EXERCISE PROMPT – Write out every entry again exactly as it stands.

Document structure recognition data –
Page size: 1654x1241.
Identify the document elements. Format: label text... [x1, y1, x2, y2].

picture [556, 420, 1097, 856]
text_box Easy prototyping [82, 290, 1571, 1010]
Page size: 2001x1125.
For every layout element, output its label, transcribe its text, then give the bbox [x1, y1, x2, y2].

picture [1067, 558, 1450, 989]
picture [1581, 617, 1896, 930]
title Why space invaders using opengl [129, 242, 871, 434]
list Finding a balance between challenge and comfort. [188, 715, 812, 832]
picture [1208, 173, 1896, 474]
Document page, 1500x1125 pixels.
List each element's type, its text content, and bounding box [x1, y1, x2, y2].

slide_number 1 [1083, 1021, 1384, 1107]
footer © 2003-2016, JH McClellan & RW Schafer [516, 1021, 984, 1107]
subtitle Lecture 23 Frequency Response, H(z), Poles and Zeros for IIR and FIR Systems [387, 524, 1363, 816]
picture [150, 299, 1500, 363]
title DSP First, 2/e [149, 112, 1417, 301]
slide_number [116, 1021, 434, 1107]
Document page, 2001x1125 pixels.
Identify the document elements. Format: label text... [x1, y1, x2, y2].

SOLUTION FOR THIS TASK –
Page size: 1654x1241.
Identify the document elements. Format: label text... [x1, y1, x2, y2].

picture [556, 420, 1097, 856]
text_box Easy prototyping [82, 290, 1571, 1010]
Page size: 2001x1125.
For every layout element, output its label, transcribe its text, then give the bbox [x1, y1, x2, y2].

picture [1067, 558, 1450, 989]
picture [1581, 617, 1896, 930]
title Why space invaders using opengl [129, 242, 871, 434]
list Finding a balance between challenge and comfort. [188, 715, 812, 832]
picture [1208, 173, 1896, 474]
Document page, 1500x1125 pixels.
List each element's type, its text content, and bounding box [x1, y1, x2, y2].

slide_number 1 [1083, 1021, 1384, 1107]
footer © 2003-2016, JH McClellan & RW Schafer [516, 1021, 984, 1107]
subtitle Lecture 23 Frequency Response, H(z), Poles and Zeros for IIR and FIR Systems [387, 524, 1363, 816]
picture [150, 299, 1500, 363]
title DSP First, 2/e [149, 112, 1417, 301]
slide_number [116, 1021, 434, 1107]
Document page, 2001x1125 pixels.
Identify the document elements. Format: label text... [x1, y1, x2, y2].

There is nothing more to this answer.